確かな信頼性と威力故、長きに渡り重宝されて来た名銃。その歴史を誇らしげに語っていた父への憧れ。忠義はその憧憬を胸に、重く無骨な引き金に指を掛ける。
「……こっちもサービスしてやるよ。盛大な『花火』でな」
刹那。大口径の銃口が火を噴き、強力な.45ACP弾が空を裂く。夜空を閃いた1発の銃弾が、トラックの燃料タンクに突き刺さり――そこから爆ぜた猛炎が、機関銃もろともその一帯を根刮ぎ焼き払って行く。火だるまと化した戦闘員達は地面に転がり、身体に付いた火を消そうとのたうち回っていた。
「うぐわぁぁあッ!」
「あ、熱い、熱いぃぃいッ!」
改造人間そのものに銃弾が通じるケースは限られる。だが、ただ銃弾を当てるだけが実戦の勝ち方ではない。並外れた身体能力に胡座をかいた「超人擬き」を倒す方法など、いくらでもあるのだ。
「爆発だと!? 一体何が起きたッ!?」
「奴め、トラックの燃料タンクに……ッ!」
予期せぬ事態に動揺した周囲の兵士達が、対空砲火の手を緩めたのはその直後だった。そして、彼らの手が止まった瞬間。ジャスティアドライバーがついに、一定の「加速」を検知する。
「来たな……! 変身ッ!」
やがて、激しい衝撃音が響き渡ると。その震源地から噴き上がった猛煙を掻き分けるように――真紅の騎士が、この戦場に降臨した。大型刀剣「エンジンブレード」を携えた仮面ライダーオルバスが、ついに変身を完了させたのである。

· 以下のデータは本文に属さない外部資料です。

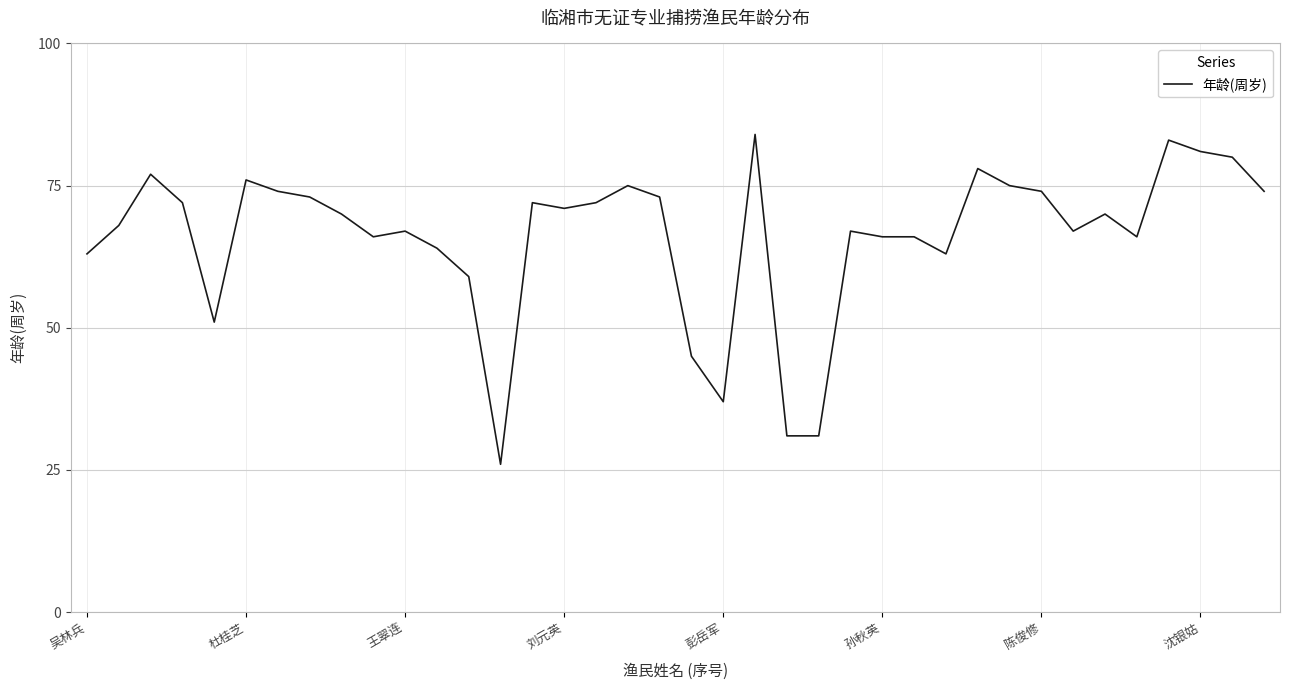

What is the difference between the maximum and minimum values?

58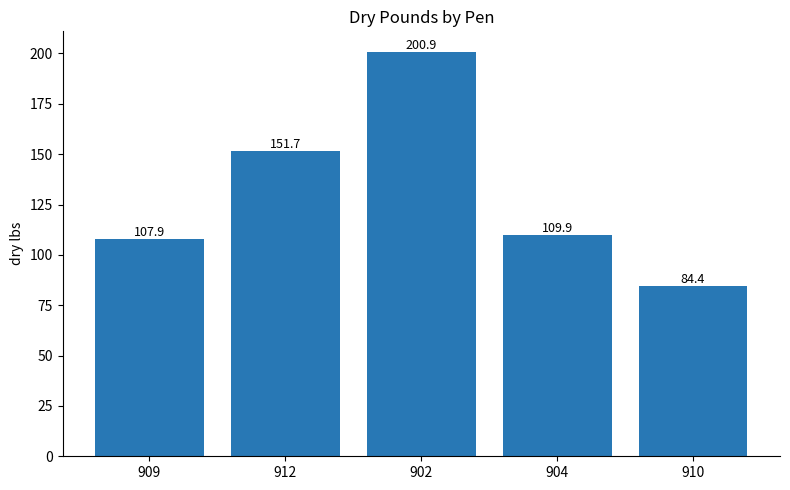

The chart shows a value of 191.1 at 909. True or false?

False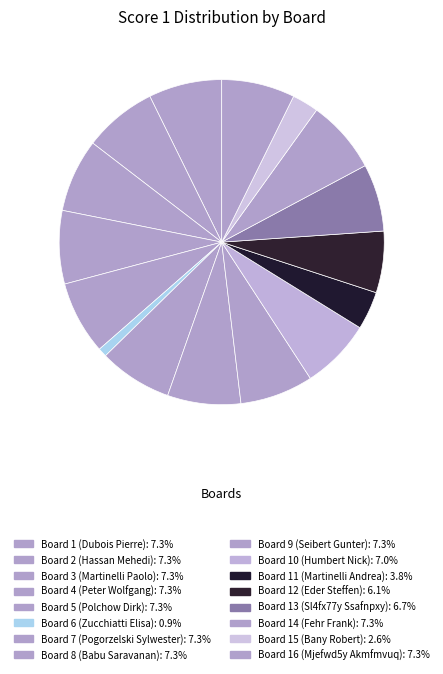

Which slice is the largest?

Board 1 (Dubois Pierre)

「……変わり映えのねぇ戦闘員の群れ。そろそろ飽きたが……付き合ってやるか」
自身を迎え撃とうと、小銃を手に迫り来る戦闘員達。彼らを眼前に、エンジンブレードの峰を肩に乗せた真紅の騎士は――仮面の下で、軽くため息を吐いていた。「多勢に無勢」という、本来なら絶望的であるはずのこの状況ですら、彼にとっては見飽きた景色なのである。